*ASSIGNED TASK:* Reproduce the text read from every one of the entries below, line for line and unchanged, and leave the pictures out of your answer.
[RECORDS PROVIDED]
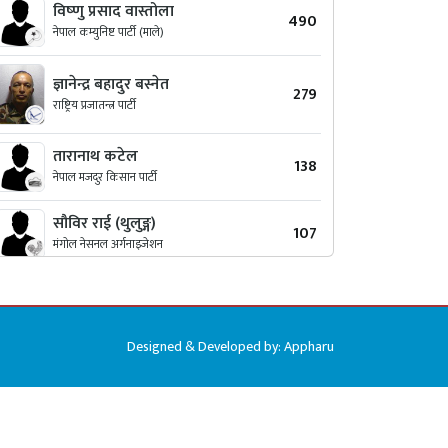
विष्‍णु प्रसाद वास्तोला
490
नेपाल कम्युनिष्ट पार्टी (माले)
ज्ञानेन्द्र बहादुर बस्नेत
279
राष्ट्रिय प्रजातन्त्र पार्टी
तारानाथ कटेल
138
नेपाल मजदुर किसान पार्टी
सौविर राई (थुलुङ्ग)
107
मंगोल नेसनल अर्गनाइजेशन
Designed & Developed by:
Appharu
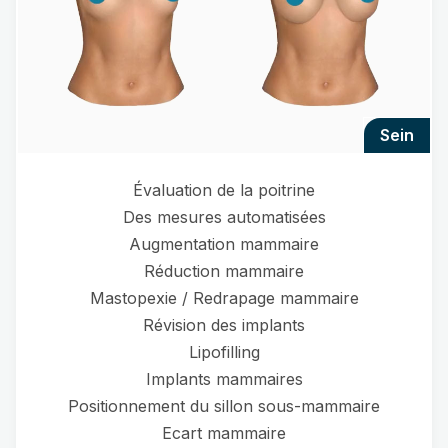
sein
Évaluation de la poitrine
Des mesures automatisées
Augmentation mammaire
Réduction mammaire
Mastopexie / Redrapage mammaire
Révision des implants
Lipofilling
Implants mammaires
Positionnement du sillon sous-mammaire
Ecart mammaire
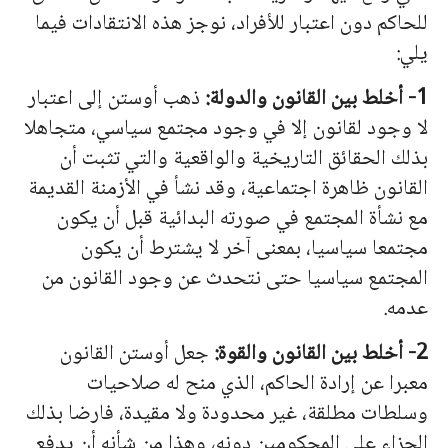
للحاكم دون اعتبار للأفراد، نوجز هذه الانتقادات فيما
يلي:
1- أخلط بين القانون والدولة:
ذهب أوستن إلى اعتبار
لا وجود لقانون إلا في وجود مجتمع سياسي، متجاهلا
بذلك الحقائق التاريخية والواقعية والتي تثبت أن
القانون ظاهرة اجتماعية، وقد نشأ في الأزمنة القديمة
مع نشأة ا
لمج
تمع في صورته البدائية قبل أن يكون
مجتمعا سياسيا، بمعنى آخر لا يشترط أن يكون
ا
لمج
تمع سياسيا حتى نتحدث عن وجود القانون من
عدمه.
2- أخلط بين القانون والقوة:
جعل أوستن القانون
معبرا عن إرادة الحاكم، الذي منح له صلاحيات
وسلطات مطلقة، غير محدودة ولا مقيدة، فارضا بذلك
الجزاء على المحكومين دونه، وهذا من شأنه أن يدفع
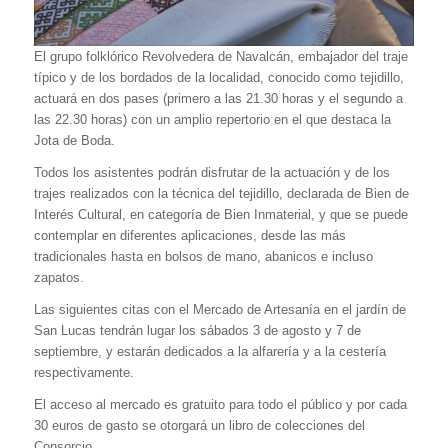
El grupo folklórico Revolvedera de Navalcán, embajador del traje
típico y de los bordados de la localidad, conocido como tejidillo,
actuará en dos pases (primero a las 21.30 horas y el segundo a
las 22.30 horas) con un amplio repertorio en el que destaca la
Jota de Boda.
Todos los asistentes podrán disfrutar de la actuación y de los
trajes realizados con la técnica del tejidillo, declarada de Bien de
Interés Cultural, en categoría de Bien Inmaterial, y que se puede
contemplar en diferentes aplicaciones, desde las más
tradicionales hasta en bolsos de mano, abanicos e incluso
zapatos.
Las siguientes citas con el Mercado de Artesanía en el jardín de
San Lucas tendrán lugar los sábados 3 de agosto y 7 de
septiembre, y estarán dedicados a la alfarería y a la cestería
respectivamente.
El acceso al mercado es gratuito para todo el público y por cada
30 euros de gasto se otorgará un libro de colecciones del
Consorcio.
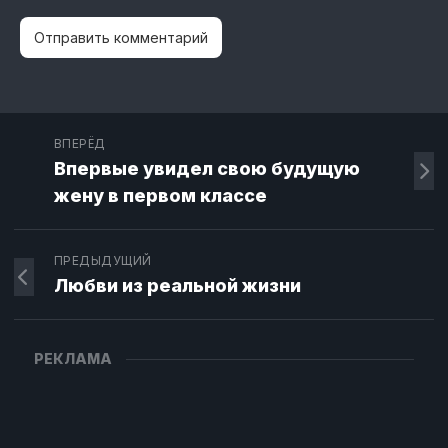
ВПЕРЁД
Впервые увидел свою будущую
жену в первом классе
ПРЕДЫДУЩИЙ
Любви из реальной жизни
РЕКЛАМА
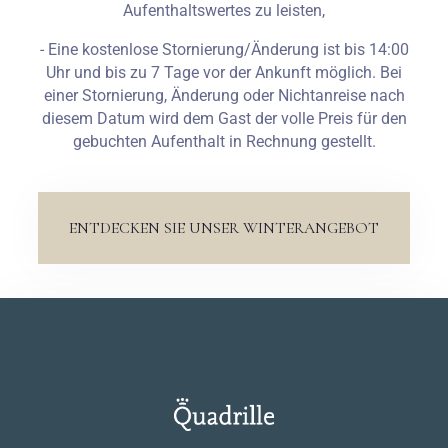
Aufenthaltswertes zu leisten,
- Eine kostenlose Stornierung/Änderung ist bis 14:00
Uhr und bis zu 7 Tage vor der Ankunft möglich. Bei
einer Stornierung, Änderung oder Nichtanreise nach
diesem Datum wird dem Gast der volle Preis für den
gebuchten Aufenthalt in Rechnung gestellt.
ENTDECKEN SIE UNSER WINTERANGEBOT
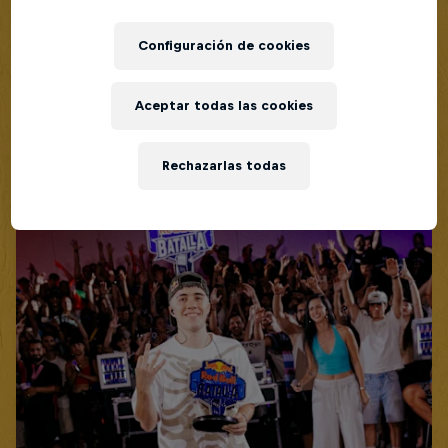
Red Bull Batalla Nueva Historia:
20 Años de Rimas
Configuración de cookies
Red Bull Batalla
Aceptar todas las cookies
MC BATTLE
Rechazarlas todas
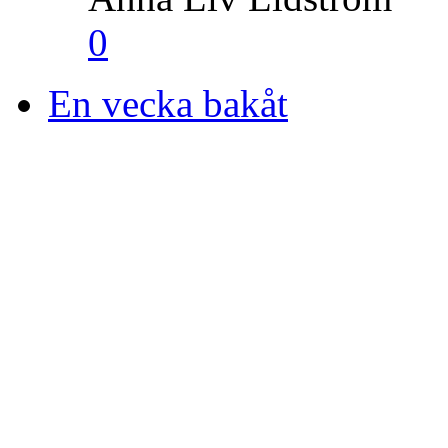
0
En vecka bakåt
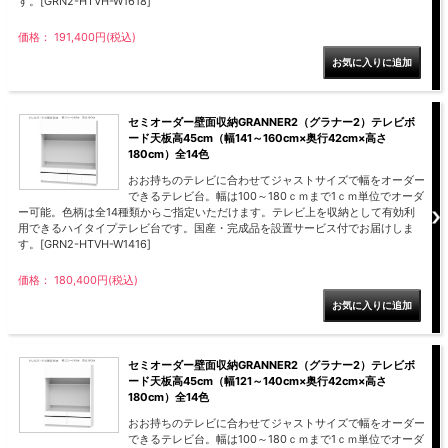
す。[GRN2-HTVH-W1618]
価格： 191,400円(税込)
セミオーダー壁面収納GRANNER2（グラナー2）テレビボ
ード天板高45cm（幅141～160cm×奥行42cm×高さ
180cm）全14色
おお持ちのテレビに合わせてジャストサイズで幅をオーダー
できるテレビ台。幅は100～180ｃｍまで1ｃｍ単位でオーダ
ー可能。色柄は全14種類からご指定いただけます。テレビ上を収納として有効利
用できるハイタイプテレビ台です。国産・完成品を設置サービス付でお届けしま
す。[GRN2-HTVH-W1416]
価格： 180,400円(税込)
セミオーダー壁面収納GRANNER2（グラナー2）テレビボ
ード天板高45cm（幅121～140cm×奥行42cm×高さ
180cm）全14色
おお持ちのテレビに合わせてジャストサイズで幅をオーダー
できるテレビ台。幅は100～180ｃｍまで1ｃｍ単位でオーダ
[/RECORDS PROVIDED]
*OUTPUT FOR THIS EXERCISE:*
विष्‍णु प्रसाद वास्तोला
490
नेपाल कम्युनिष्ट पार्टी (माले)
ज्ञानेन्द्र बहादुर बस्नेत
279
राष्ट्रिय प्रजातन्त्र पार्टी
तारानाथ कटेल
138
नेपाल मजदुर किसान पार्टी
सौविर राई (थुलुङ्ग)
107
मंगोल नेसनल अर्गनाइजेशन
Designed & Developed by:
Appharu
sein
Évaluation de la poitrine
Des mesures automatisées
Augmentation mammaire
Réduction mammaire
Mastopexie / Redrapage mammaire
Révision des implants
Lipofilling
Implants mammaires
Positionnement du sillon sous-mammaire
Ecart mammaire
للحاكم دون اعتبار للأفراد، نوجز هذه الانتقادات فيما
يلي:
1- أخلط بين القانون والدولة:
ذهب أوستن إلى اعتبار
لا وجود لقانون إلا في وجود مجتمع سياسي، متجاهلا
بذلك الحقائق التاريخية والواقعية والتي تثبت أن
القانون ظاهرة اجتماعية، وقد نشأ في الأزمنة القديمة
مع نشأة ا
لمج
تمع في صورته البدائية قبل أن يكون
مجتمعا سياسيا، بمعنى آخر لا يشترط أن يكون
ا
لمج
تمع سياسيا حتى نتحدث عن وجود القانون من
عدمه.
2- أخلط بين القانون والقوة:
جعل أوستن القانون
معبرا عن إرادة الحاكم، الذي منح له صلاحيات
وسلطات مطلقة، غير محدودة ولا مقيدة، فارضا بذلك
الجزاء على المحكومين دونه، وهذا من شأنه أن يدفع
El grupo folklórico Revolvedera de Navalcán, embajador del traje
típico y de los bordados de la localidad, conocido como tejidillo,
actuará en dos pases (primero a las 21.30 horas y el segundo a
las 22.30 horas) con un amplio repertorio en el que destaca la
Jota de Boda.
Todos los asistentes podrán disfrutar de la actuación y de los
trajes realizados con la técnica del tejidillo, declarada de Bien de
Interés Cultural, en categoría de Bien Inmaterial, y que se puede
contemplar en diferentes aplicaciones, desde las más
tradicionales hasta en bolsos de mano, abanicos e incluso
zapatos.
Las siguientes citas con el Mercado de Artesanía en el jardín de
San Lucas tendrán lugar los sábados 3 de agosto y 7 de
septiembre, y estarán dedicados a la alfarería y a la cestería
respectivamente.
El acceso al mercado es gratuito para todo el público y por cada
30 euros de gasto se otorgará un libro de colecciones del
Consorcio.
ВПЕРЁД
Впервые увидел свою будущую
жену в первом классе
ПРЕДЫДУЩИЙ
Любви из реальной жизни
РЕКЛАМА
Aufenthaltswertes zu leisten,
- Eine kostenlose Stornierung/Änderung ist bis 14:00
Uhr und bis zu 7 Tage vor der Ankunft möglich. Bei
einer Stornierung, Änderung oder Nichtanreise nach
diesem Datum wird dem Gast der volle Preis für den
gebuchten Aufenthalt in Rechnung gestellt.
ENTDECKEN SIE UNSER WINTERANGEBOT
Red Bull Batalla Nueva Historia:
20 Años de Rimas
Configuración de cookies
Red Bull Batalla
Aceptar todas las cookies
MC BATTLE
Rechazarlas todas
0
En vecka bakåt
す。[GRN2-HTVH-W1618]
価格： 191,400円(税込)
セミオーダー壁面収納GRANNER2（グラナー2）テレビボ
ード天板高45cm（幅141～160cm×奥行42cm×高さ
180cm）全14色
おお持ちのテレビに合わせてジャストサイズで幅をオーダー
できるテレビ台。幅は100～180ｃｍまで1ｃｍ単位でオーダ
ー可能。色柄は全14種類からご指定いただけます。テレビ上を収納として有効利
用できるハイタイプテレビ台です。国産・完成品を設置サービス付でお届けしま
す。[GRN2-HTVH-W1416]
価格： 180,400円(税込)
セミオーダー壁面収納GRANNER2（グラナー2）テレビボ
ード天板高45cm（幅121～140cm×奥行42cm×高さ
180cm）全14色
おお持ちのテレビに合わせてジャストサイズで幅をオーダー
できるテレビ台。幅は100～180ｃｍまで1ｃｍ単位でオーダ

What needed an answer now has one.